2019 was a year of significant growth for the industries, despite various factors such as increasing materials prices, an ongoing labor shortage, and changes in bidding and project delivery methods. Many economists were predicting continued growth through 2020, with chances of a slight recession in the near future. Enter the novel coronavirus.
Like many other industries, the pandemic upended the "normal" way of doing work for E&C companies. While the industry hasn't faced quite as much hardship as some (read: hospitality) these past few months, COVID-19 has still provided challenge after challenge and forced us to change the way we think, plan and complete work.

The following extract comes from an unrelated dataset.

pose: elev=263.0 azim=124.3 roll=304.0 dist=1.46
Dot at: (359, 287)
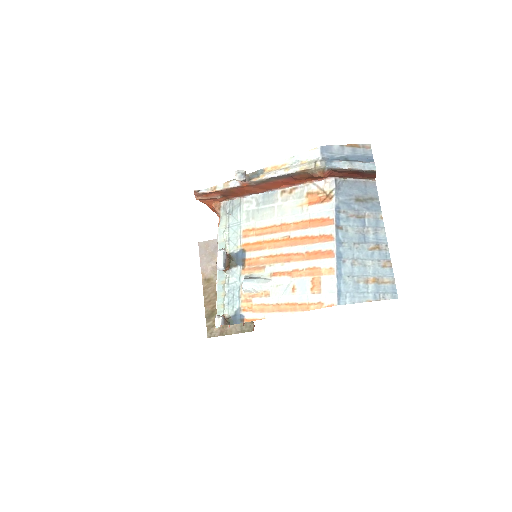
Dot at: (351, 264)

The pandemic continues to be a global issue, and is even spiking in many areas of the United States, but work also continues for firms across the country. Here's what the Deloitte report had to say about the effects of the pandemic on the industries:
- Industry recovery—As recovery begins from the downturn caused by the pandemic, the industry will be marked by a period of recovery in which firms are forced to find the "next normal" for operations, bidding, project delivery, and more. Along with the rest of the country, E&C firms will be trying to complete projects that had altered timelines and also figuring out processes and protocol for to keep workers safe long term.
- Digitization—Did we say processes? Let's talk about them. One potentially unintentional, positive change coming from the pandemic is many firms have been forced to look at their jobsite processes and invest in digital solutions to keep projects running as smoothly and efficiently as possible while paying attention to safety.

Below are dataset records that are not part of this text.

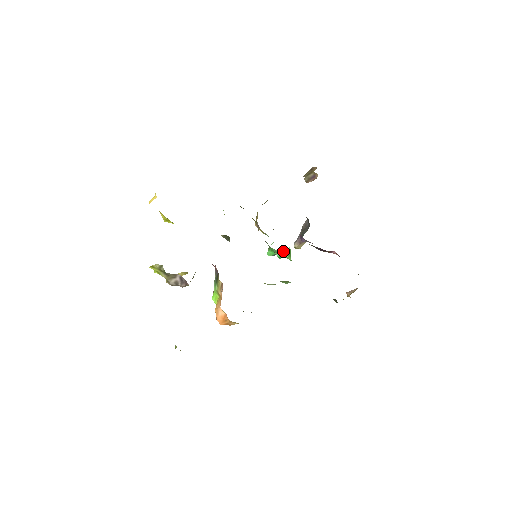
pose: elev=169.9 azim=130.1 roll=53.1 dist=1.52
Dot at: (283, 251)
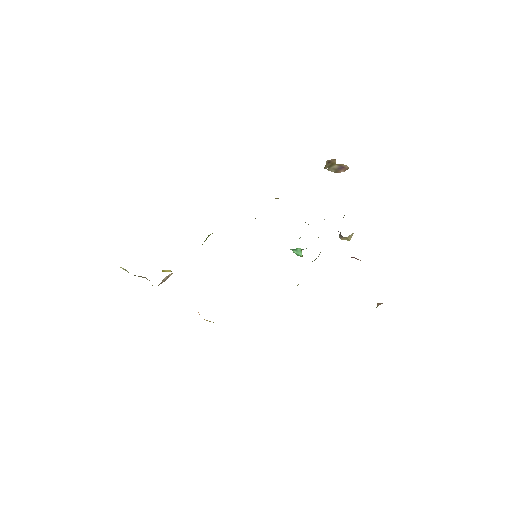
Dot at: (297, 250)
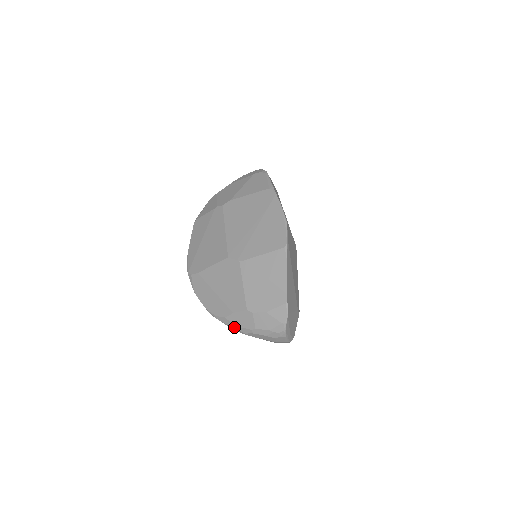
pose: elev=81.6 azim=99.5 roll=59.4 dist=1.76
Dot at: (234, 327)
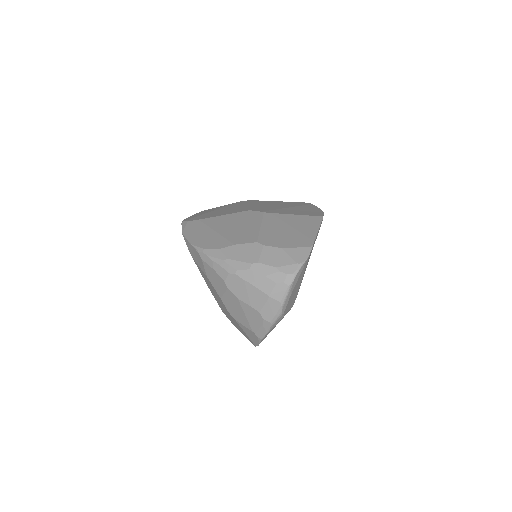
Dot at: (225, 260)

- Ecosystem partnerships—The pandemic is also changing the way companies think about the partnerships with other companies and suppliers work for seeing a project through to completion. Having strong relationships with industry technology providers, materials suppliers and more is more important that ever. These partnerships also apply to the way general contractors work with federal entities to bid and win projects. With some form of a federal infrastructure bill coming soon—we hope—the opportunity for growth through public projects is ripe for the picking, but will require systematic planning and efficiency.